Current Research in the WetLab
Single cell trapping in a microfluidic device
Obtaining single cell data is a challenging task. For yeast cells, volumina of roughly 100 fL has to be measured as exact as possible. We choose the microscope in combination with microfluidic devices as best technique for our purposes. The microscope offers temporal and spartial resolution not reached by any other method in this combination. Microfluidic devices are ideal to control and change the experimental conditions for liquid cultured yeast cells. The device is designed to trap cells in a continuous flow of fresh media and wash away daughter cells. Using an analogon of pulse width modulation from electrical engineering, it is possible to adjust concentrations of inducers or ligands fast and accurate.

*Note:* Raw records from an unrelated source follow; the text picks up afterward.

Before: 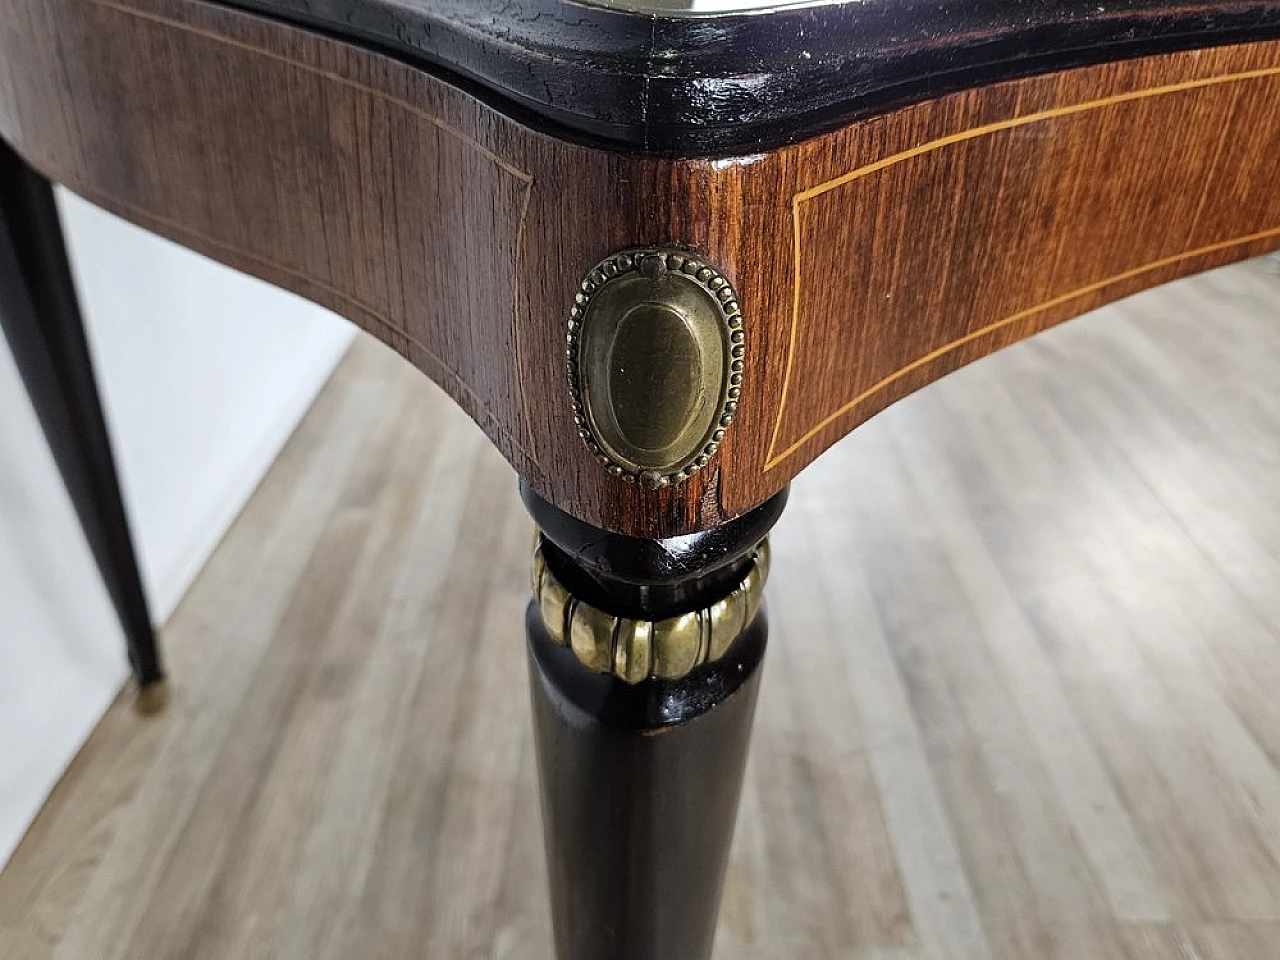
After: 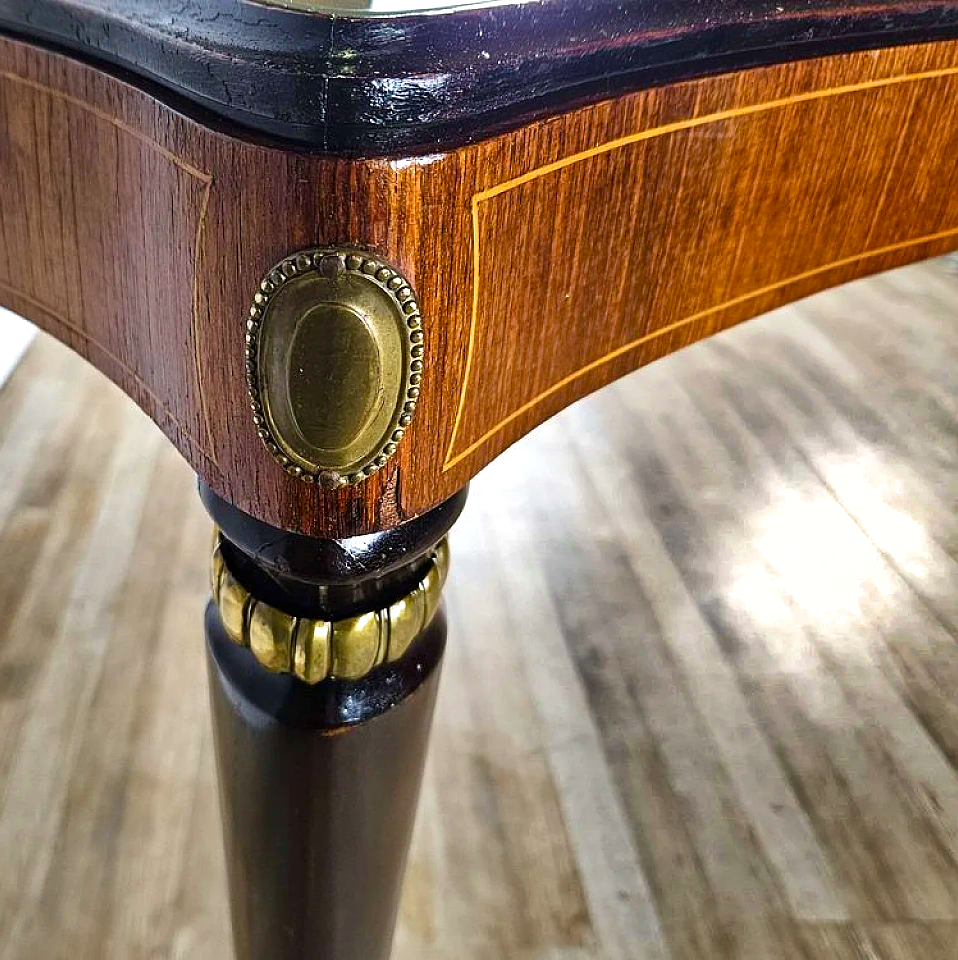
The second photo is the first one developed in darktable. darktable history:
color balance rgb: global offset › hue 169.81°, perceptual saturation grading › global saturation 15.591%, perceptual saturation grading › highlights -18.919%, perceptual saturation grading › shadows 20.389%, global vibrance 40.56%
shadows and highlights: shadows 20.85, highlights -81.45, soften with gaussian
velvia: on, module defaults
crop and rotate: left 25.08%
exposure: black level correction 0, exposure 0.498 EV, compensate exposure bias true, compensate highlight preservation false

Observing transcription in live cells using tagged bacteriophage coat proteins has become popular in recent years. We utilize the PP7 system and its stem loops in an inducible background. Yeast cells are incubated and observed in a microfluidic chip designed for single cell studies. Upon induction with β-estradiol, transcription is initialized and transcription sites become visible through the accumulation of PP7-GFP fusion protein onto the synthesized mRNA. Drugs and varying levels of inducer are used to perturb cells in order to study cellular heterogeneity. Intensity time traces of the transcription sites are extracted via image analysis of the 4D data. Due to the non-stationarity resulting from induction, the established autocorrelation-based analysis is not applicable. Instead, we use a rigorous Bayesian approach to jointly analyze measurements from several cells in order to quantify heterogeneity and to calibrate and compare different models for transcription elongation. This also facilitates a unified treatment of photo-bleaching and measurement noise parameters. We show that elongation and termination rates and the number of polymerases involved can be estimated with reasonable confidence. We also investigate the evidence for the stalling of polymerases due to the simultaneous recruitment of several RNAPs.
Cell Free System
RNA-based regulators have recently emerged as a promising tool to control gene expression. Newly discovered transcriptional regulators have been shown to exhibit high robustness, reversibility, and in particular faster signal propagation than the traditional proteins-based circuits. This makes them a platform of choice for a wide range of applications, from molecular diagnostics to RNA circuit engineering. However, despite previous efforts to characterize certain types of transcriptional circuits, little work has been done on studying and prototyping the combinatorial effect of these new tools for matching the needs of higher complexity circuits. Here, we base our work on an Escherichia coli-based cell-free transcription-translation (TX-TL) system for rapidly implementing different synthetic circuits of increasing complexity. Cell-free systems offer an appealing and robust alternative environment to the classical lengthy design-build-test cycles associated with in vivo studies. Through the use of this platform, we investigate novels designs of logic and dynamical circuits based solely on the combination of varied RNA regulators, such as transcriptional and translational riboswitches as well as the recent Small transcription activating RNAs (STARs).
Collective motion occurs when a number of similar agents adopt the same interaction rules. These rules non-linearly determine the behavior of a group as a whole. The bacterial swarming, as one example, allows a lot of control over the experiments but since there are a lot of obscured factors influencing the dynamics, the rules determining a swarming pattern remain unclear. We conduct experiments with B. subtilis in microfluidic channels in different media, e.g. YEPD, Terrific Broth Sigma, and SOB, as well as on agar plates, in order to achieve highly-correlated bacterial swarming and to determine interaction rules in the system. Afterwards, we capture the bacterial behavior as a sequence of images. The images are then processed in order to perform the multi-target tracking and construct a set of trajectories per each bacterium. When the tracking is performed, we regard its output as observational data and use it for inferring models, e.g. a self-propelled rods model, and their parameters that conform to the data as close as possible.